The following information was assembled from numerous sources and cannot be used directly as proof of Qualifying Service or Lineage.
It is considered a research aid and is intended to assist in locating sources that can be used as proof.
State of Service: VA
Qualifying Service: Patriotic Service
photo used with permission of Compatriot Mitchell Anderson, 229001, KYSSAR
Directions to Cemetery / Gravesite:
Photo: 1 of 1 (gps: 38.214233333333,-84.605233333333 Direction: 276°)

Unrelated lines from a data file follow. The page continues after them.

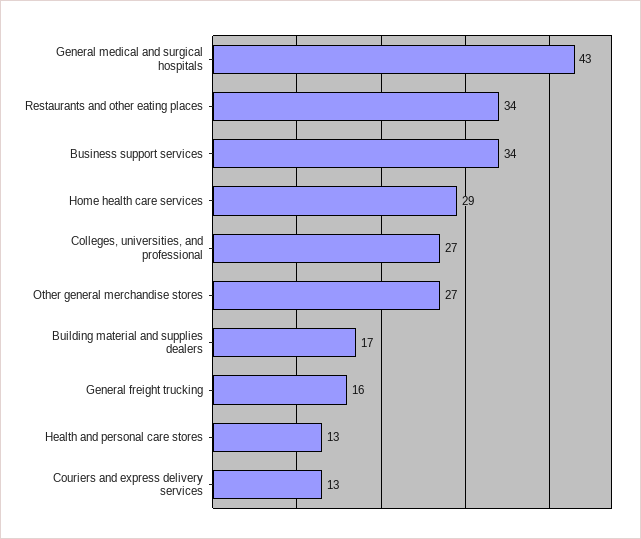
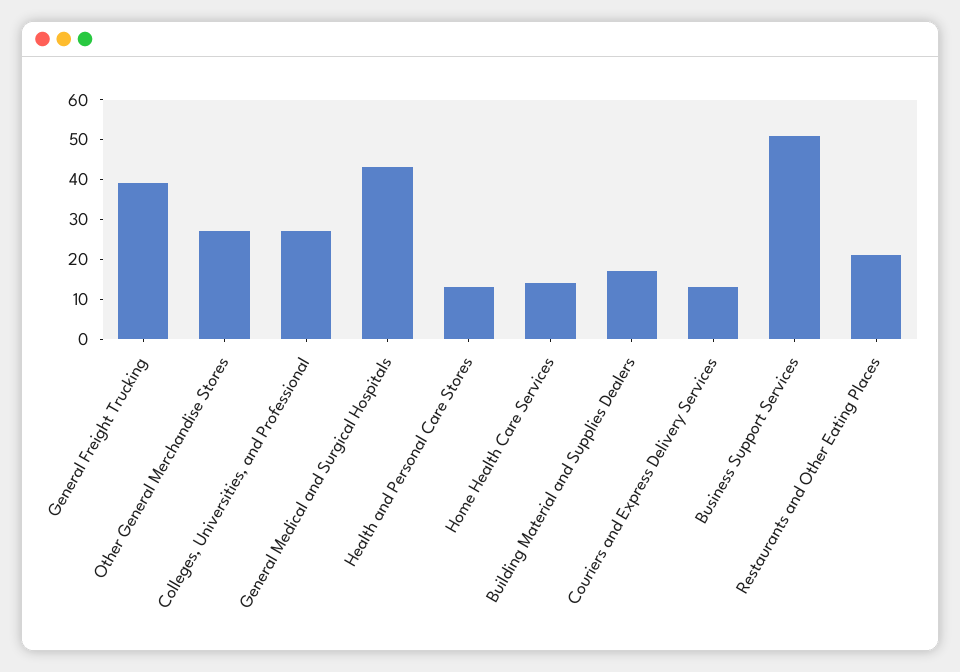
  {
    "General medical and surgical hospitals": 43,
-   "Restaurants and other eating places": 34,
+   "Restaurants and other eating places": 20,
-   "Business support services": 34,
+   "Business support services": 50,
-   "Home health care services": 29,
+   "Home health care services": 15,
    "Colleges, universities, and professional": 27,
    "Other general merchandise stores": 27,
    "Building material and supplies dealers": 17,
-   "General freight trucking": 16,
+   "General freight trucking": 40,
    "Health and personal care stores": 13,
    "Couriers and express delivery services": 13
  }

Author: James E. Vaughn, Jr.
Jemima Suggett Johnson was born in 1753 and died in 1814. She was married to Colonel Robert Johnson who was born in 1745 and died 15 Oct 1815. Both Jemima and Robert were natives of Virginia. They had four children when they left Virginia for Kentucky, and a fifth child, Richard Mentor Johnson, was born while the family was living on Bear Grass Creek, Kentucky, near the Falls of the Ohio. Richard Mentor Johnson became the 9th Vice President of the United States of America. Jemima and Robert Johnson had a total of eleven children, and they moved their family from Bear Grass Creek to Bryan’s Station, near Lexington, Kentucky, in the winter of 1780-1781. Jemima Suggett Johnson is thought to be the leader of the women and children who left Bryan’s Station under the muskets of hostile Wyandot Indians and Canadian Rangers to get water from a nearby spring during the siege of Bryan’s Station in the middle of August 1782. Richard Mentor Johnson was still an infant during this siege, and was saved by his sister, Betsy, when a flaming arrow landed in his “sugar trough cradle”. Jemima’s name and those of her daughters, Sally and Betsy Johnson are the first ones listed on the Daughters of the American Revolution Memorial Wall at Bryan’s Station. Jemima Suggett Johnson is listed as Ancestor #A063334 by the Daughters of the American Revolution for her patriotic service in carrying water to the defenders of Bryan’s Station.